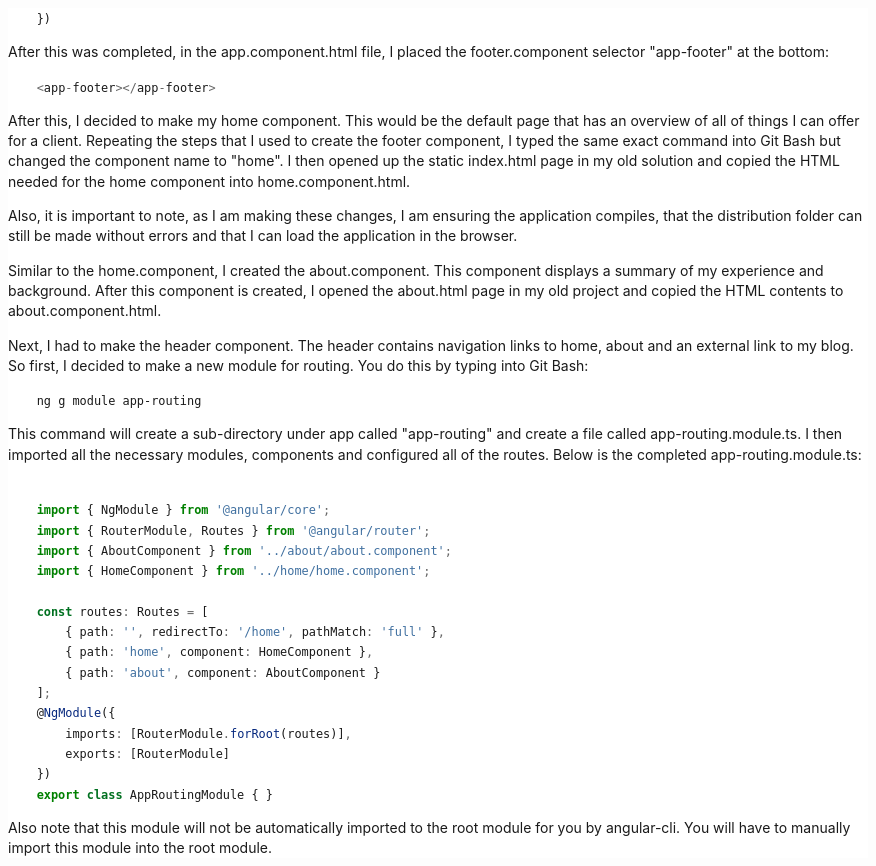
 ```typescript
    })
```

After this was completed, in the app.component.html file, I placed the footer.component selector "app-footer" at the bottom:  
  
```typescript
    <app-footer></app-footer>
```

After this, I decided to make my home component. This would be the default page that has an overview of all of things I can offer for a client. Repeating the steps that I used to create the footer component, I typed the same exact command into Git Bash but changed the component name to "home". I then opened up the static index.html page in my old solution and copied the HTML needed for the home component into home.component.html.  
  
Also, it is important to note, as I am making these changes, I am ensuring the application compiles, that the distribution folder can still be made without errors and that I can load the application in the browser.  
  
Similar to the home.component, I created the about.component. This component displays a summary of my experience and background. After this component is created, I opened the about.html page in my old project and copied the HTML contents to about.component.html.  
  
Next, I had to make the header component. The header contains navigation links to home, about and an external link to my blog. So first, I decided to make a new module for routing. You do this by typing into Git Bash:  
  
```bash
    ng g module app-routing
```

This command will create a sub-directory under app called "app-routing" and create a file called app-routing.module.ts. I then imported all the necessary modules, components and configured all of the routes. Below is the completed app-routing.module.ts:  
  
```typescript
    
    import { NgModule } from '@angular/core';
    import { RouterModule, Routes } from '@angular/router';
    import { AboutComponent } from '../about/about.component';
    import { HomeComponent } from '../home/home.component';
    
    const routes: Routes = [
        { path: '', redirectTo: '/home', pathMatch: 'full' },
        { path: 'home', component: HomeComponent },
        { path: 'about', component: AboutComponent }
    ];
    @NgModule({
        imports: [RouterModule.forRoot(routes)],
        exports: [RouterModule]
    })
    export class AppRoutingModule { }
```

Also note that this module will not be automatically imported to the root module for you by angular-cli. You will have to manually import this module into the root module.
...
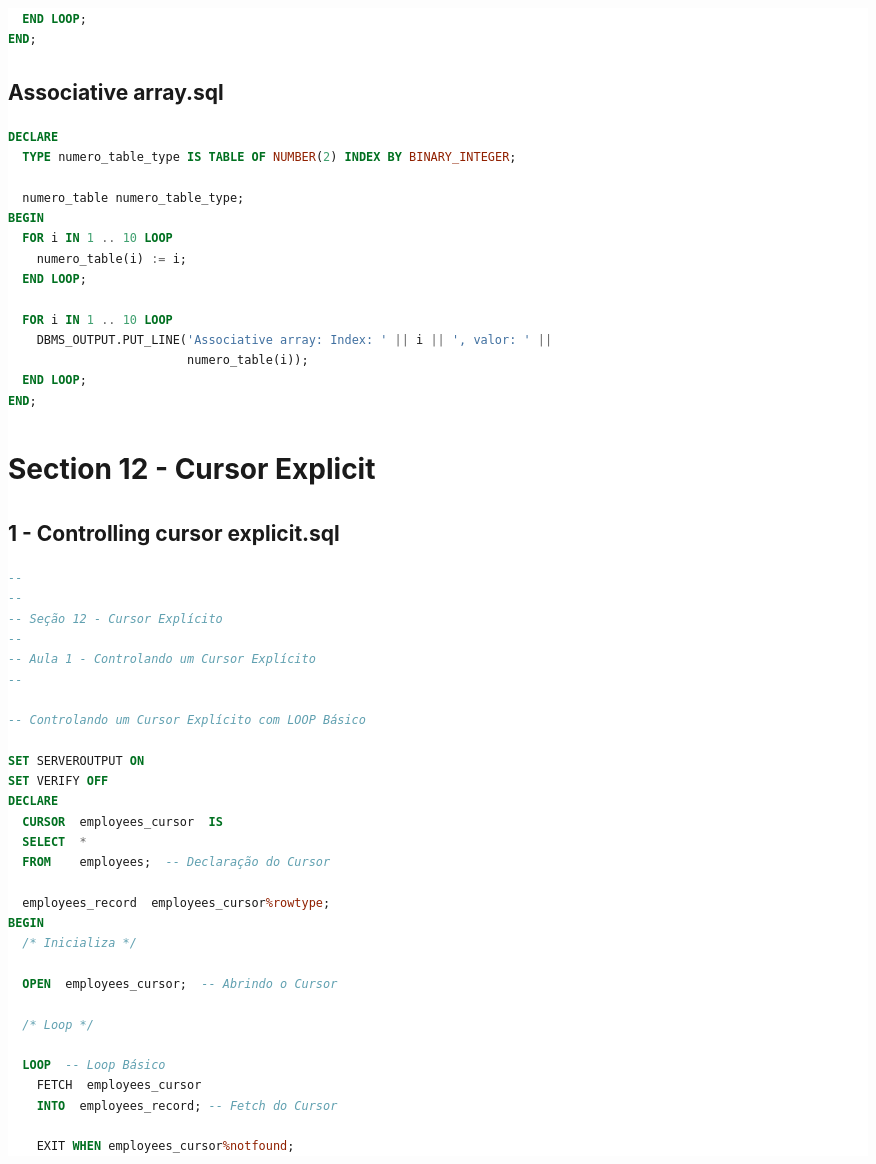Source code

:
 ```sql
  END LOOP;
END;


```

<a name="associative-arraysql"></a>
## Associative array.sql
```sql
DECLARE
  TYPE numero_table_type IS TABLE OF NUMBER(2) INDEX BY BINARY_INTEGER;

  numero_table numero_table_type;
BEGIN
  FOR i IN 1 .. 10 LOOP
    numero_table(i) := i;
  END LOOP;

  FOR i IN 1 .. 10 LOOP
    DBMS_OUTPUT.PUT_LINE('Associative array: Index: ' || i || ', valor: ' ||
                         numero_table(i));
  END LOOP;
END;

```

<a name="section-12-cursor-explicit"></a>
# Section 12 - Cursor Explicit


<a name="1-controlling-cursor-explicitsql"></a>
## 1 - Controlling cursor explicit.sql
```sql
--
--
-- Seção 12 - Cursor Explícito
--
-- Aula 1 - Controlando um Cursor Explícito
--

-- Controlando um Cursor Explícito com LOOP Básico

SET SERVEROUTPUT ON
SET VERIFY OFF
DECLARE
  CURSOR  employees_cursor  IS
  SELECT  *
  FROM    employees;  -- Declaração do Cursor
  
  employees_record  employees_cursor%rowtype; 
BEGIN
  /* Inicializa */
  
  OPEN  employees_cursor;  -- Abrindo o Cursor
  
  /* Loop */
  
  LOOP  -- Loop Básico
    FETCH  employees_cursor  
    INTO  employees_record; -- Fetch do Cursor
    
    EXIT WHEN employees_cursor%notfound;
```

EXERCISE DESCRIPTION: Every line in the records above with the string "name" in it should be shown.

ANSWER SECTION:
After this, I decided to make my home component. This would be the default page that has an overview of all of things I can offer for a client. Repeating the steps that I used to create the footer component, I typed the same exact command into Git Bash but changed the component name to "home". I then opened up the static index.html page in my old solution and copied the HTML needed for the home component into home.component.html.  
<a name="associative-arraysql"></a>
<a name="section-12-cursor-explicit"></a>
<a name="1-controlling-cursor-explicitsql"></a>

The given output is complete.